Deuxième manche du championnat du Monde d’endurance, direction Albacete, un circuit en plein cœur de l’Espagne, à 500 km au Sud de Barcelone et bien enfoncé dans les terres.
Une première pour moi qui n’avais encore jamais posé une roue sur ce tracé très sinueux et de réputation très bosselé.
Engagé pour tout le reste du Championnat du Monde d’endurance sur la moto du team LTG, c’est avec grand plaisir que je retrouvais ce team avec lequel j’avais déjà roulé au Qatar l’année précédente, une course magnifique qui s’était d’ailleurs clôturée par une très belle victoire.
C’est donc sur la 57 et avec à mes côtés Michael LALEVEE et Antony DOS SANTOS que nous partions pour les 6 heures Nocturnes d’Albacete avec un objectif certain : se rapprocher de la place du numéro un au classement général catégorie superstock et ramener si possible la victoire.
Mercredi 7 mai, c’est au petit jour que je quitte Blois en direction de l’Espagne, au programme 1700 km et une arrivée prévue pour seulement le lendemain matin.
La journée du jeudi fut réservée à l’installation du box et de l’hospitality, car à mon grand regret aucun essai n’était prévu ce jour et c’est donc à pied et sous la pluie que je pris connaissance de ce nouveau tracé.
Je découvris un circuit technique, sinueux, pas très rapide et très bosselé. Mes impressions, un circuit un peu décevant au niveau sensation car peu de vitesse de passage en courbe, une piste pas très large et peu de dégagement ; bref, pas un circuit à gros cœur comme je les affectionne.
Malgré les repères difficiles à mémorisér dû au manque de roulage, je restais concentré pour l’unique séance d’essais libres, prévue avant les qualifs le lendemain matin.
Deux séances de 30 minutes qualificatives chacune et une moyenne des trois pilotes déterminerait notre place sur la grille de départ.
Suite à une interruption momentanée de la pluie qui, jusque là, ne nous avait pas lâchée, c’est sur le sec que nous effectuons ces deux séances qualificatives. Malgré ma méconnaissance du circuit je décroche tout de même la pôle sur mes coéquipiers et notre moyenne des trois temps nous place en 16ème position pour le départ, 2ème Superstock.
La pluie refaisant son apparition, nous comptions donc sur le Warm Up pour finaliser les réglages de notre moto, mais dès le troisième tour, suite à une grosse chute, celui ci fut tout d’abord interrompu puis finalement annulé. Il faudrait donc faire avec, car la météo ne prévoyait pas d’amélioration et la pluie continuait à s’intensifier.
C’est Michael LALEVEE qui prendra le départ qui, à cause des conditions climatiques, s’effectuera sous safety car, en départ lancé. Je m’élançais donc en deuxième mais, dès le début de mon relais, une nouvelle chute oblige l’intervention du Safety car.

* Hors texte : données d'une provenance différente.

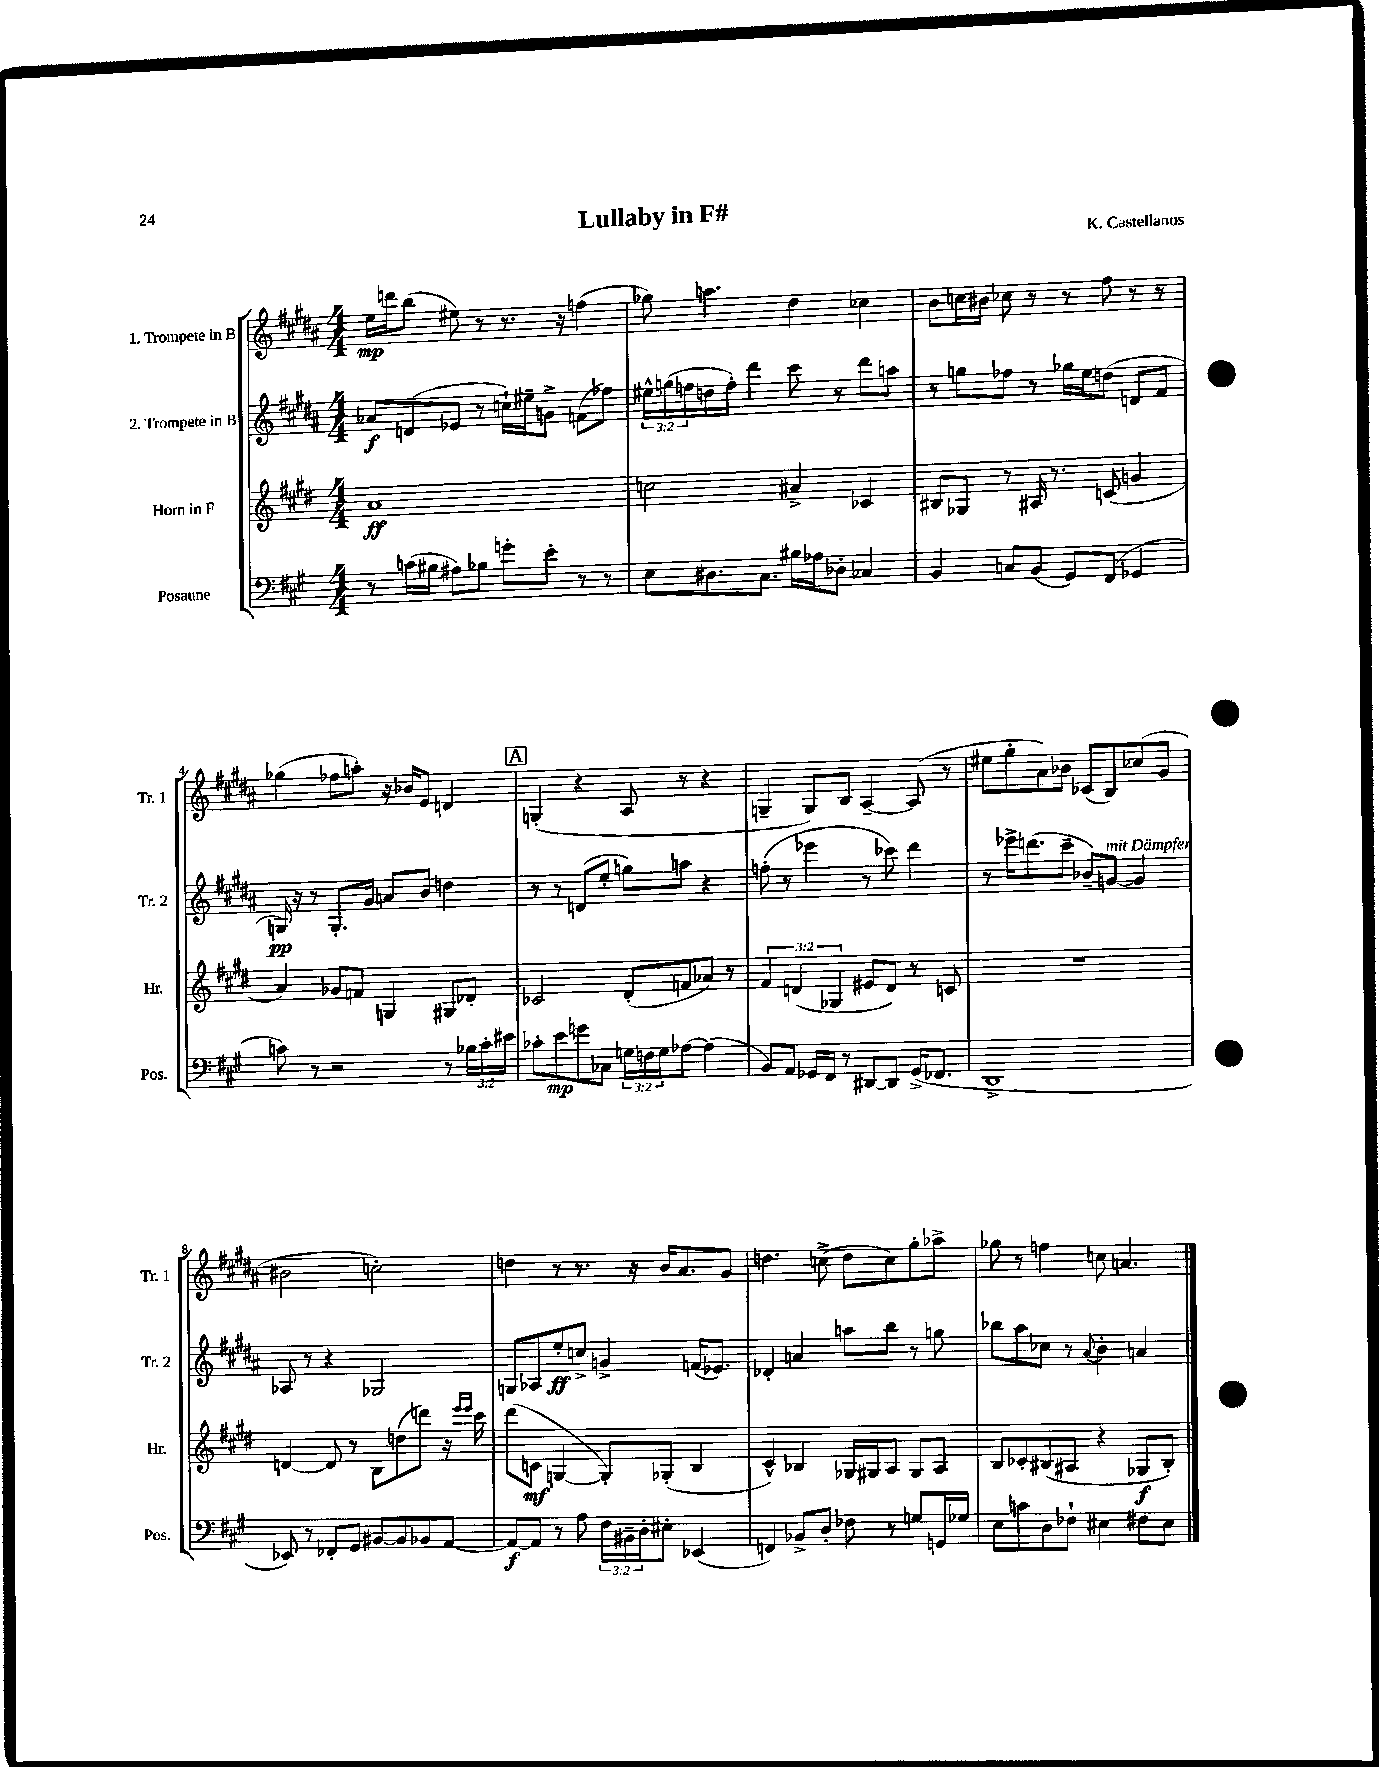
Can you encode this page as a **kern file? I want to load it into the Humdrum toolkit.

**kern	**dynam	**kern	**dynam	**kern	**dynam	**kern	**dynam
*part4	*part4	*part3	*part3	*part2	*part2	*part1	*part1
*staff4	*staff4	*staff3	*staff3	*staff2	*staff2	*staff1	*staff1
*I"Posaune	*	*I"Horn in F	*	*I"2. Trompete in B	*	*I"1. Trompete in B	*
*I'Pos.	*	*I'Hr.	*	*I'Tr. 2	*	*I'Tr. 1	*
*clefF4	*	*clefG2	*	*clefG2	*	*clefG2	*
*k[f#c#g#]	*	*k[f#c#g#d#]	*	*k[f#c#g#d#a#]	*	*k[f#c#g#d#a#]	*
*M4/4	*	*M4/4	*	*M4/4	*	*M4/4	*
=1	=1	=1	=1	=1	=1	=1	=1
8r	.	1a	ff	8a-X/L	f	16ee\LL	mp
.	.	.	.	.	.	16dddn\J	.
(16cn\LL	.	.	.	(8dn/	.	(8bb\J	.
16B#X\JJ	.	.	.	.	.	.	.
8A#X\L)	.	.	.	8e-X/J	.	8ee#X\)	.
8B-X\J	.	.	.	8r	.	8r	.
8gn'\L	.	.	.	16ccn`\LL)	.	8.r	.
.	.	.	.	16ee#X~\J	.	.	.
8e'\J	.	.	.	8gn^\J	.	.	.
.	.	.	.	.	.	16r	.
8r	.	.	.	(8fn\L	.	(4ffn\	.
8r	.	.	.	8ff-X\J)	.	.	.
=2	=2	=2	=2	=2	=2	=2	=2
8E\L	.	2ccn\	.	24ee#X^^\LL	.	8gg-X\)	.
.	.	.	.	(24ggn\	.	.	.
.	.	.	.	24ffn\	.	.	.
8.D#X\	.	.	.	16ddn\	.	4.aan\	.
.	.	.	.	16ff'\JJ)	.	.	.
.	.	.	.	4ddd#\	.	.	.
8.C#\J	.	.	.	.	.	.	.
16B#X\LL	.	4a#X^/	.	8ccc#\	.	4dd#\	.
16A-X\J	.	.	.	.	.	.	.
8D-X'\J	.	.	.	8r	.	.	.
4C-X/	.	4c-X/	.	8ddd#\L	.	4cc-X\	.
.	.	.	.	8aan\J	.	.	.
=3	=3	=3	=3	=3	=3	=3	=3
4BB/	.	8B#X/L	.	8r	.	8b\L	.
.	.	8G-X/J	.	8ggn\L	.	16ccn\L	.
.	.	.	.	.	.	16b#X\JJ	.
8Cn/L	.	8r	.	8ff-X\J	.	8cc-X\	.
(8BB/J	.	16A#X/	.	8r	.	8r	.
.	.	8.r	.	.	.	.	.
8GG#/L)	.	.	.	16gg-X\LL	.	8r	.
.	.	.	.	16ee\J	.	.	.
(8FF#/J	.	(8cn/	.	(8ddn\J	.	8ff#\	.
4GG-X/	.	4gn/	.	8dn/L	.	8r	.
.	.	.	.	8f#/J	.	8r	.
!!LO:LB:g=z
=4	=4	=4	=4	=4	=4	=4	=4
8cn\)	.	4a/)	.	16Gn/)	pp	(4gg-X\	.
.	.	.	.	16r	.	.	.
8r	.	.	.	8r	.	.	.
2r	.	8g-X/L	.	8.G'/L	.	8ff-X\L	.
.	.	8fn/J	.	.	.	8aan'\J)	.
.	.	.	.	16g#/Jk	.	.	.
.	.	4Gn/	.	8an/L	.	16r	.
.	.	.	.	.	.	16b-X/KL	.
.	.	.	.	8b/J	.	8e/J	.
8r	.	8G#X/L	.	4ddn\	.	4dn/	.
24B-X\LL	.	8d-X'/J	.	.	.	.	.
24c'\	.	.	.	.	.	.	.
24e#X\JJ	.	.	.	.	.	.	.
!!LO:REH:place=s1:t=A
=5	=5	=5	=5	=5	=5	=5	=5
8c-X'\L	.	2c-X/	.	8r	.	(4Gn'/	.
8e\	mp	.	.	8r	.	.	.
8gn\	.	.	.	(8dn/L	.	4r	.
8C-X\J	.	.	.	8ee'/J	.	.	.
24Gn\LL	.	(8d#'/L	.	8ggn\L)	.	8A#/	.
24Fn\	.	.	.	.	.	.	.
24G\J	.	.	.	.	.	.	.
[8A-X\J	.	8fn/	.	8aan\J	.	8r	.
(4A-\]	.	8a-X/J)	.	4r	.	4r	.
.	.	8r	.	.	.	.	.
=6	=6	=6	=6	=6	=6	=6	=6
8BB/L)	.	6f#/	.	(8ffn'\	.	4Gn~/	.
8AA/J	.	.	.	8r	.	.	.
.	.	(6dn/	.	.	.	.	.
16GG-X/LL	.	.	.	4eee-X\	.	8G/L)	.
16FF#/JJ	.	.	.	.	.	.	.
.	.	6G-X/	.	.	.	.	.
8r	.	.	.	.	.	8B/J	.
[8DD#X/L	.	8e#X/L	.	8r	.	[4A#~/	.
8DD#/J]	.	8d/J)	.	8ccc-X\)	.	.	.
(16GG-^/KL	.	8r	.	4ddd#\	.	(8A#/]	.
8.FF-X/J	.	.	.	.	.	.	.
.	.	8cn/	.	.	.	8r	.
=7	=7	=7	=7	=7	=7	=7	=7
1DD^	.	1r	.	8r	.	8ee#X\L	.
.	.	.	.	16eee-X^\KL	.	8gg#'\	.
.	.	.	.	(8.dddn\	.	.	.
.	.	.	.	.	.	8a#\)	.
.	.	.	.	8ccc#~\J	.	8b-X\J	.
.	.	.	.	8b-X~/L)	.	(8c-X/L	.
!	!	!	!	!LO:TX:a:i:t=mit Dämpfer	!	!	!
.	.	.	.	[8gn/J	.	8B/)	.
.	.	.	.	4g/]	.	(8cc-X/	.
.	.	.	.	.	.	8g#/J	.
!!LO:LB:g=z
=8	=8	=8	=8	=8	=8	=8	=8
8EE-X/)	.	[4dn/	.	8A-X/	.	2b#X\	.
8r	.	.	.	8r	.	.	.
8FF-X'/L	.	8d/]	.	4r	.	.	.
8GG#/J	.	8r	.	.	.	.	.
[8BB#X/L	.	8B\L	.	2G-X/	.	2ccn'\)	.
8BB#/]	.	(8ddn\	.	.	.	.	.
8BB-X/	.	8dddn\J)	.	.	.	.	.
[8AA/J	.	16r	.	.	.	.	.
.	.	16qqeee/LL	.	.	.	.	.
.	.	16qqeee/JJ	.	.	.	.	.
.	.	16ccc#\	.	.	.	.	.
=9	=9	=9	=9	=9	=9	=9	=9
8AA/L_	f	(8ddd#\L	.	8Gn/L	.	4ddn\	.
8AA/J]	.	8cn\J	mf	8A-X/	.	.	.
8r	.	[4Gn/	.	8ee'/	ff	8r	.
8A\	.	.	.	8ccn^/J	.	8.r	.
24F#\LL	.	8G'/L])	.	4gn^/	.	.	.
24BB#X~\	.	.	.	.	.	.	.
.	.	.	.	.	.	16r	.
24D'\J	.	.	.	.	.	.	.
8E#X'\J	.	(8G-X'/J	.	.	.	16b/KL	.
.	.	.	.	.	.	8.a#/	.
(4EE-X/	.	4B/	.	(16fn/KL	.	.	.
.	.	.	.	8.e-X/J)	.	.	.
.	.	.	.	.	.	8g#/J	.
=10	=10	=10	=10	=10	=10	=10	=10
4FFn/)	.	4c#^^/)	.	4d-X'/	.	4.ddn\	.
8BB-X^/L	.	4B-X/	.	4an/	.	.	.
8D'/J	.	.	.	.	.	(8ccn^\	.
8F-X\	.	16G-X/LL	.	8aan\L	.	8dd\L	.
.	.	16G#X/J	.	.	.	.	.
8r	.	8A/J	.	8bb\J	.	8cc\)	.
8Gn/L	.	8G#/L	.	8r	.	8gg#'\	.
16GGn/L	.	8A/J	.	8ggn\	.	8aa-X^\J	.
16G-X/JJ	.	.	.	.	.	.	.
=11	=11	=11	=11	=11	=11	=11	=11
8E\L	.	8B/L	.	8bb-X\L	.	8gg-X\	.
8cn\	.	8c-X'/	.	8aa#\	.	8r	.
8D\	.	(8B#X/	.	8cc-X\J	.	4ffn\	.
8F-X`\J	.	8A#X/J	.	8r	.	.	.
.	.	.	.	8qqa#/	.	.	.
4E#X\	.	4r	.	4b'\	.	8ccn\	.
.	.	.	.	.	.	4.an/	.
8F#X\L	.	8G-X/L	f	4an/	.	.	.
8E#\J	.	8B#'/J)	.	.	.	.	.
==	==	==	==	==	==	==	==
*-	*-	*-	*-	*-	*-	*-	*-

En effet, de l’huile s’était répandue sur une grosse partie du circuit, nous obligeant à maintenir une faible allure, pendant plus de ¾ d’heure, le temps de nettoyer la piste. Sous une pluie battante et avec une température inférieure à 10°, ces ¾ d’heure me parurent une éternité et c’est frigorifié qu’il fallut repartir à l’attaque finir la dernière heure de mon relais. Après une très bonne fin de relais, je ramène la moto, au bout de deux heures, en tête des Superstock. Ce fût un relais très éprouvant car je n’arrivais pas à me réchauffer et la pluie n’était décidément pas prête à s’arrêter.
Nous gardons la tête de la course jusqu’à une 1 h 45 de l’arrivée, où une nouvelle apparition du Safety-car vient chambouler notre stratégie et nous fait perdre la première place.
Nous terminons cette course 10ème du général et 2ème Superstock avec tout de même une grosse satisfaction, ce très bon résultat nous place 2ème au Championnat du monde Superstock.
La prochaine épreuve aura lieu fin juillet à Suzuka au Japon où nous comptons bien décrocher la victoire et prendre ainsi la tête du Championnat.